# question about using grid tie panels for 12 volt



## budgetprepp-n (Apr 7, 2013)

Hi,
I got a great deal on 2 panels they are 235 watt each with 29.44 volts . So I think they are for grid tie in.
If I use these with a mppt controller for my 12 volt battery pact what could I expect to get out of these
as far as watts and amps?


----------



## Montana Rancher (Mar 4, 2013)

The thing to understand is Watts x Amps = Volts

OR Watts/Volts = Amps

In other words your 235w panel at 29 volts will give you about around 8 amps of power

Keep in mind that the "volts" is at maximum sunlight, so on an overcast day it will be 40-50% of the rating

Therefore think of this panel as 4 amps per hour (when the sun is shining)

in the summer is shines almost 12 hours a day, in the winter where I live it is 6 hours a day.
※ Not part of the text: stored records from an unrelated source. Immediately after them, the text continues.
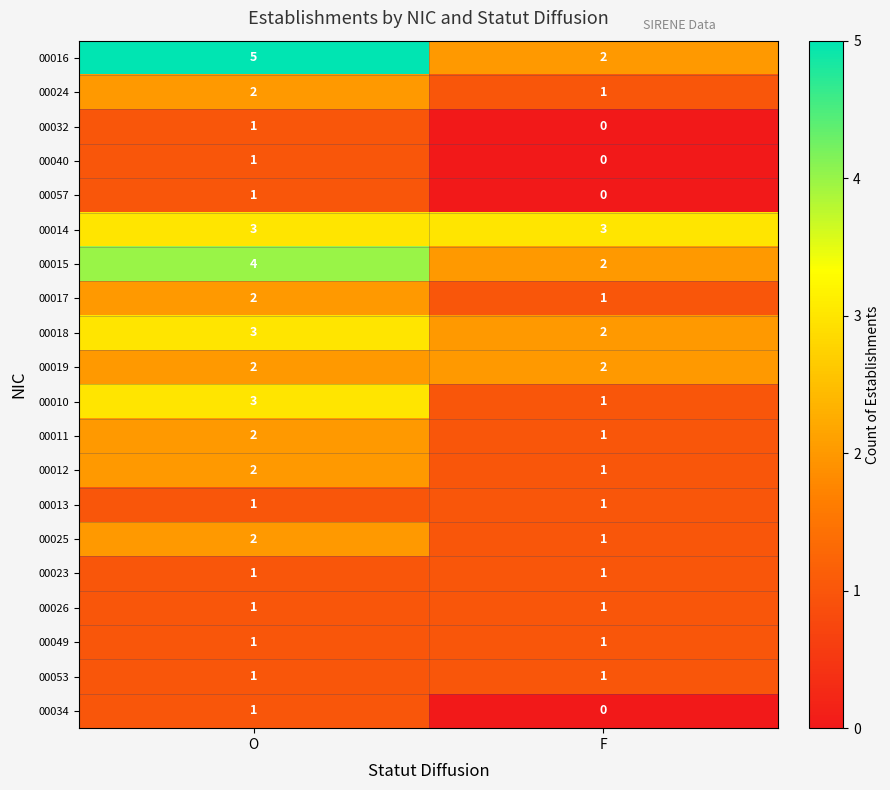

The 00013 series shows 1 at O. True or false?

True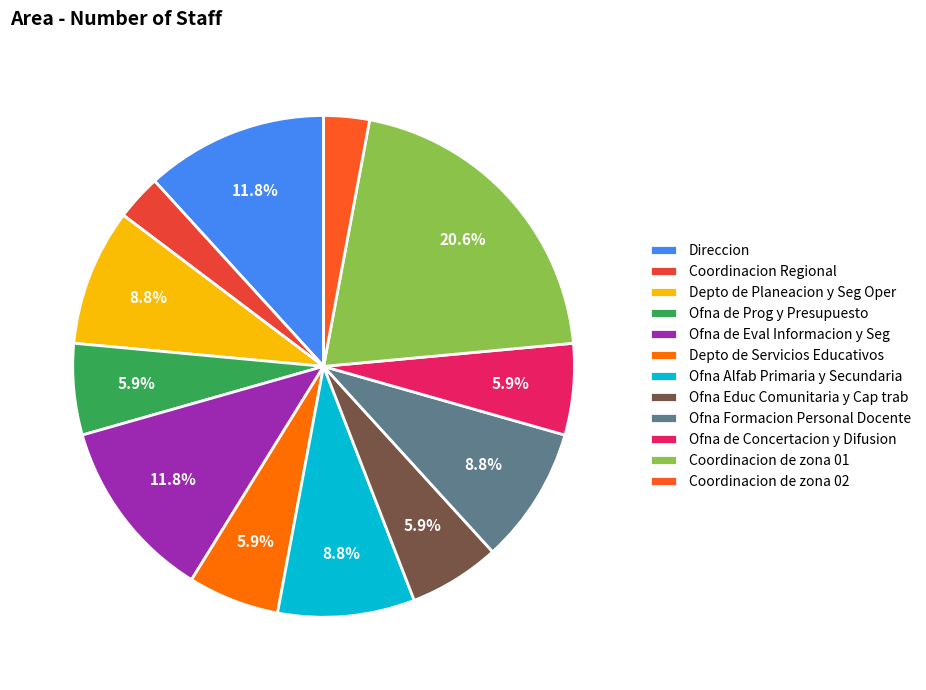

To the nearest percent, what is the combined percentage of Depto de Planeacion y Seg Oper and Ofna Alfab Primaria y Secundaria?

18%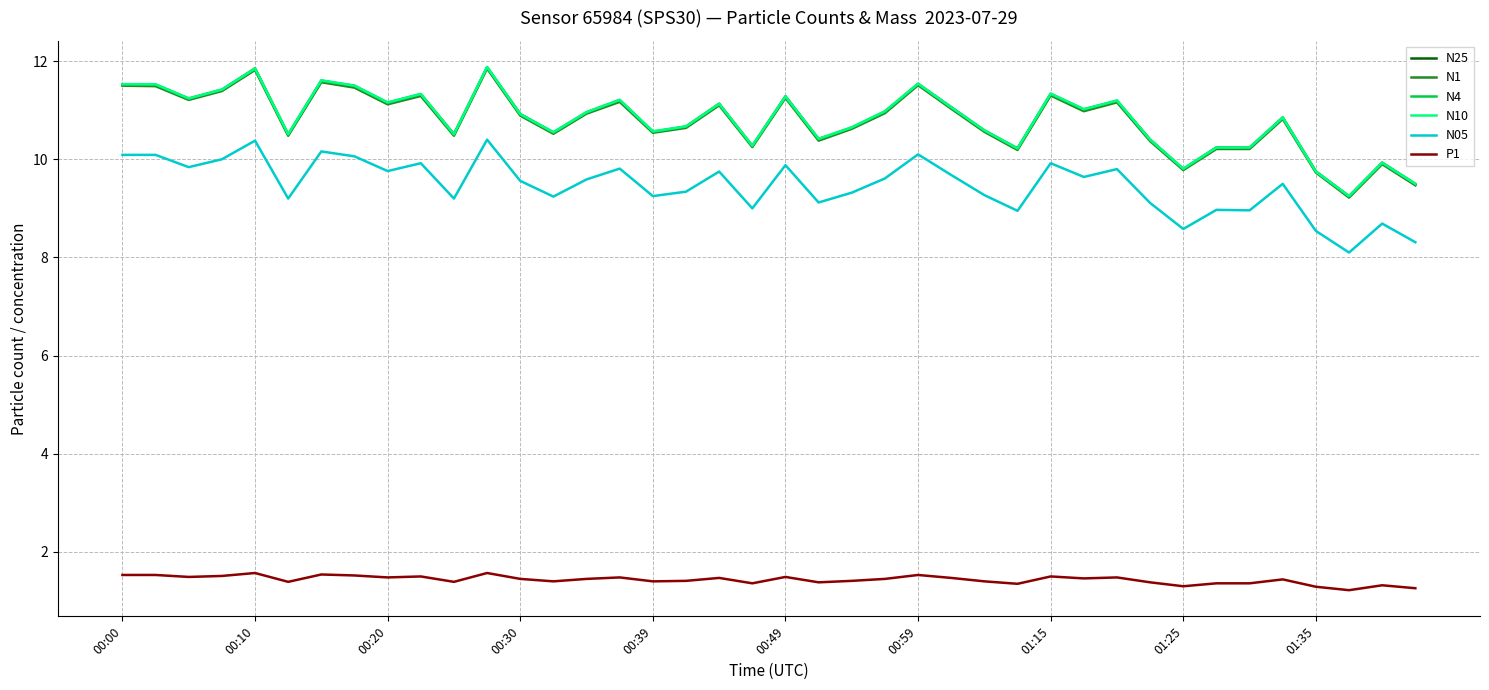

What is the maximum value for N05?

10.4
So let us figure 6 hours a day x 4 amps is 24 amps which will run a typical chest freezer about 12 hours.

So 2x of these panels will run a chest freezer all day.
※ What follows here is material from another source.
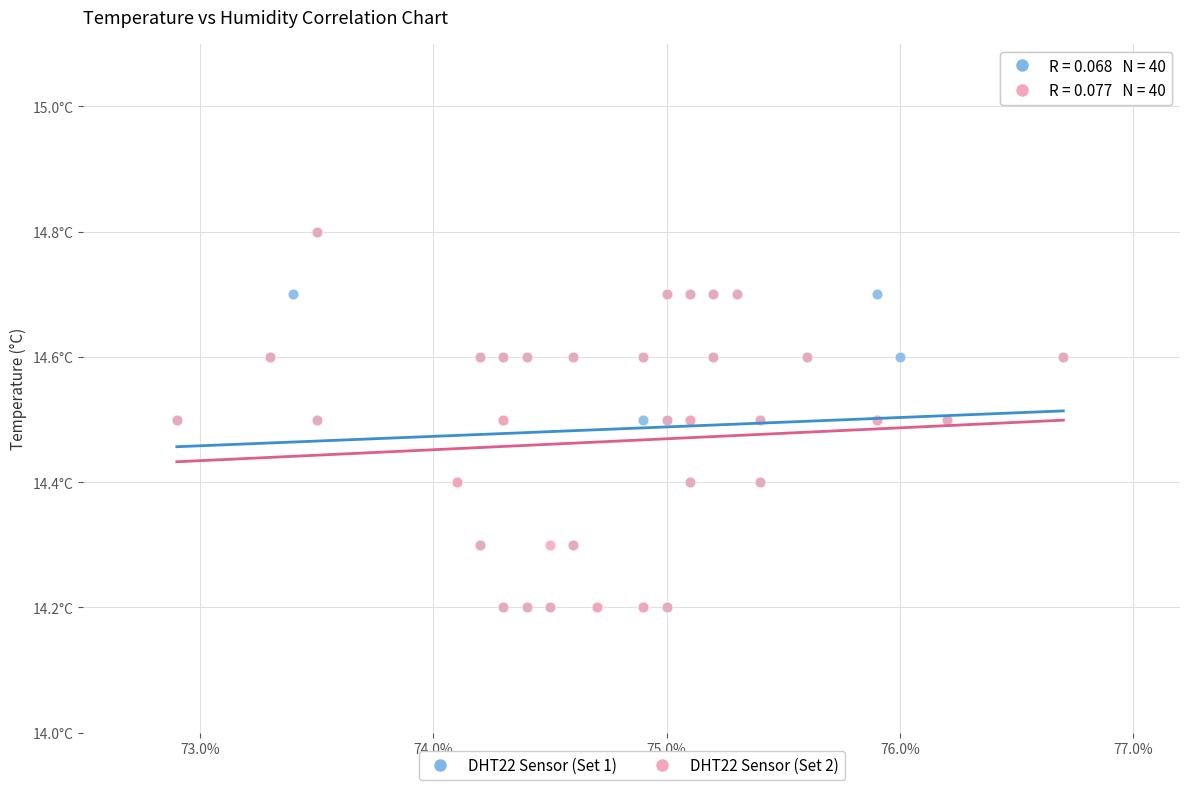

What are all the series names shown in the legend?

DHT22 Sensor (Set 1), DHT22 Sensor (Set 2)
I'm talking rough figures as the temperature and total sunlight makes a big difference.

Currently I am running 2x chest freezers (total 48cf) my 220 volt 1hp well pump and my very current refrigerator (freezer drawer on the bottom) on a 3750 watt system on a 48V battery MPPT at 45 Degrees Latitude with no problem.
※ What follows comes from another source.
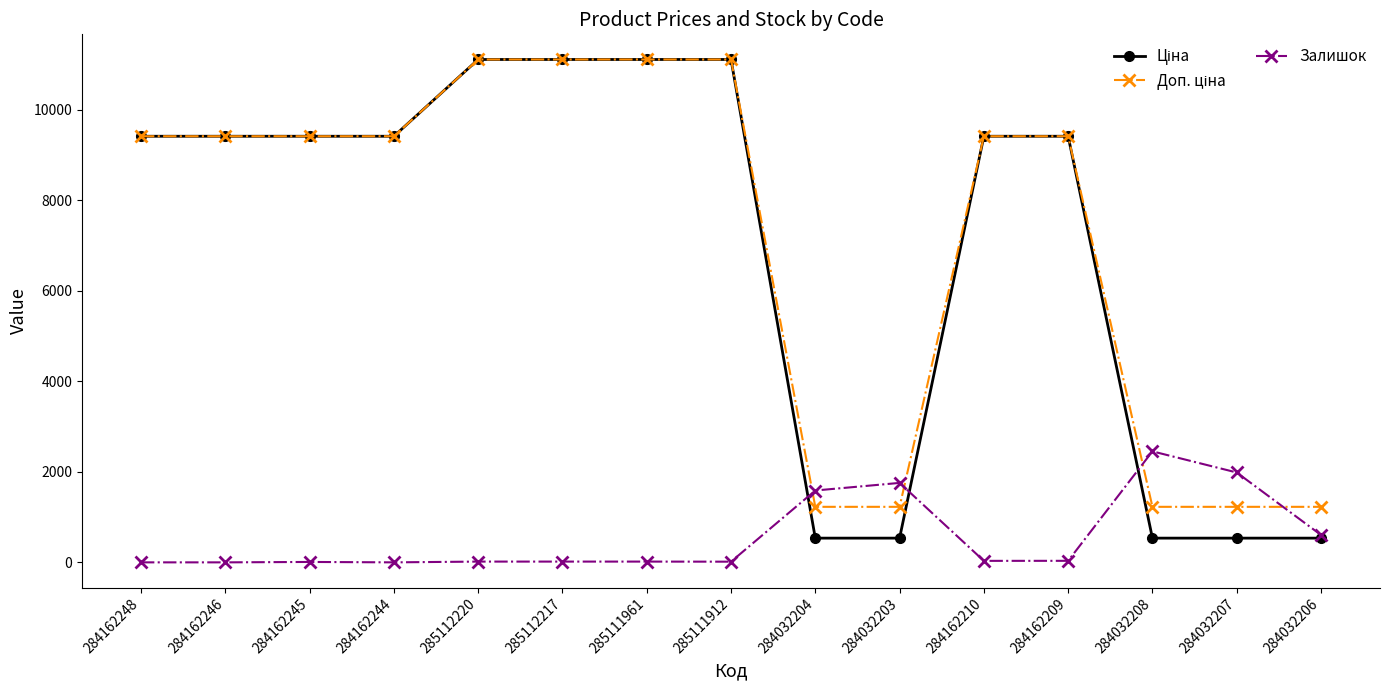

The Залишок series shows 17.0 at 285112220. True or false?

True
That is 15 of your solar panels but mine are 250 watts each.

IT IS NOT cheap, but unless we bet a EMP I will be golden for frozen meat and refrigeration.


----------



## HuntingHawk (Dec 16, 2012)

There is no difference in panels between grid tie & off grid. Its the controller that is the determining factor. The panels you purchased are for a 24V system versus a 12V system.


----------



## Prepadoodle (May 28, 2013)

Montana Rancher said:


> The thing to understand is Watts x Amps = Volts


Actually, watts/amps = volts.

watts = amps x volts; amps = watts/volts; volts = watts/amps

The only other thing I would add is that the panel orientation is also important. You want the sun to be hitting the panels at 90 degrees for max power. If you are planning a fixed installation, it's usually best to orient the panels so they take maximum advantage of the winter sun angle. This will help you gain more power when the days are shorter.


----------